*** Opening of Extract provided ***
I have talked about the negative aspects of anxiety, now I suppose I should give credit to the only good thing about anxiety....loss of appetite and upset stomach. Thanks to all the lovely stress in my life, I do believe that I have lost some weight. My scale is at a friend's house because I got rid of it awhile back during one of my intended weight loss ventures..but I am going to get it and I will give you the update..but my clothes indicate there has been loss of some sort. My therapist (yes I am going back to therapy) views this as a negative thing...but I view it as positive..if I lose weight, that is something that makes me happy.
Evidently, my favorite outfit this semester involves my UK sweatshirt. Not feeling like really getting ready most days, I opt for slouch clothes..which leads me to some of my only casual clothes. I have got to purchase some more comfy clothes. Right now many people are probably starting to wonder if I have anything else in my wardrobe...especially on Thursdays..that seems to be a slouch day frequently.
Men suck!!!!!! Just in case you are wondering how my love life is going.:-) So, we women say that men don't really care much about anything except for big boobs and nice body....over the years I have tried to convince myself that this is not true..but I assure you that I think it is. I have met a guy that helped to confirm this fact. I hate getting your heart broken...it truly has to be one the worst feelings in the world. It feels like someone just sticks their hand into your chest, grabs your heart and stomps on it. That is where I am currently.....sitting with a broken heart. All is fair in love and war??? I don't think so.
*** Close of Extract provided ***
*** Opening of Material shown ***
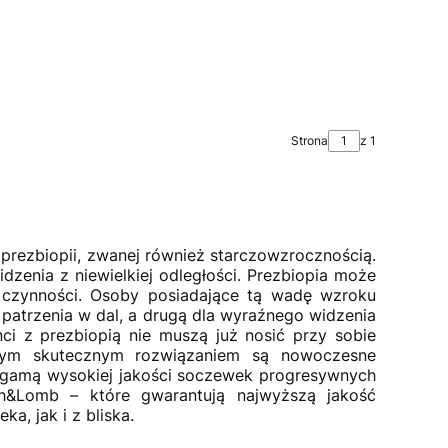
Strona
z 1
 prezbiopii, zwanej również starczowzrocznością.
dzenia z niewielkiej odległości. Prezbiopia może
h czynności. Osoby posiadające tą wadę wzroku
patrzenia w dal, a drugą dla wyraźnego widzenia
ci z prezbiopią nie muszą już nosić przy sobie
tym skutecznym rozwiązaniem są nowoczesne
 gamą wysokiej jakości soczewek progresywnych
h&Lomb – które gwarantują najwyższą jakość
a, jak i z bliska.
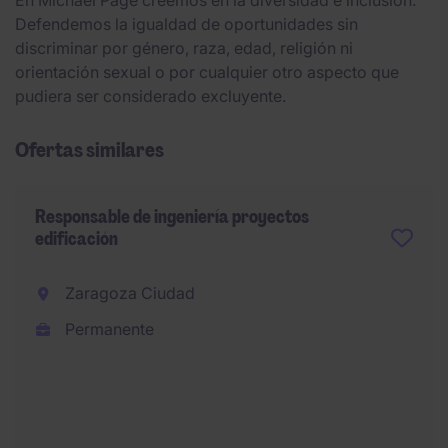
En Michael Page creemos en la diversidad e inclusión.
Defendemos la igualdad de oportunidades sin
discriminar por género, raza, edad, religión ni
orientación sexual o por cualquier otro aspecto que
pudiera ser considerado excluyente.
Ofertas similares
Responsable de ingeniería proyectos
edificación
Zaragoza Ciudad
Permanente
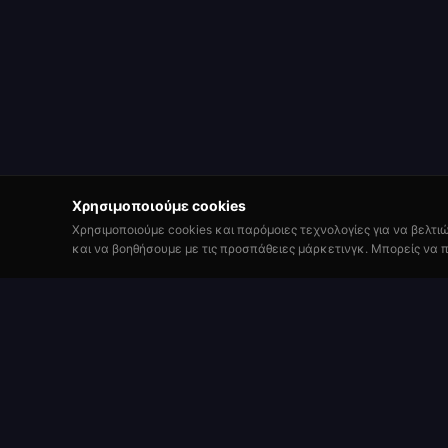
Χρησιμοποιούμε cookies
Χρησιμοποιούμε cookies και παρόμοιες τεχνολογίες για να βελτι
και να βοηθήσουμε με τις προσπάθειες μάρκετινγκ. Μπορείς να π
Παίξε
Roulette Simulator
Εγγραφή
Μία από τις πιο μακροχρόνιες δωρεάν
πλατφόρμες ρουλέτας στο διαδίκτυο. Παίξε
Τραπέζια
*** Close of Material shown ***
Reproduce the part of the blog post that starts at "Evidently, my favorite" and stops after "slouch day frequently.", without changing a word. The items have nothing to do with the blog post.

• Task response
Evidently, my favorite outfit this semester involves my UK sweatshirt. Not feeling like really getting ready most days, I opt for slouch clothes..which leads me to some of my only casual clothes. I have got to purchase some more comfy clothes. Right now many people are probably starting to wonder if I have anything else in my wardrobe...especially on Thursdays..that seems to be a slouch day frequently.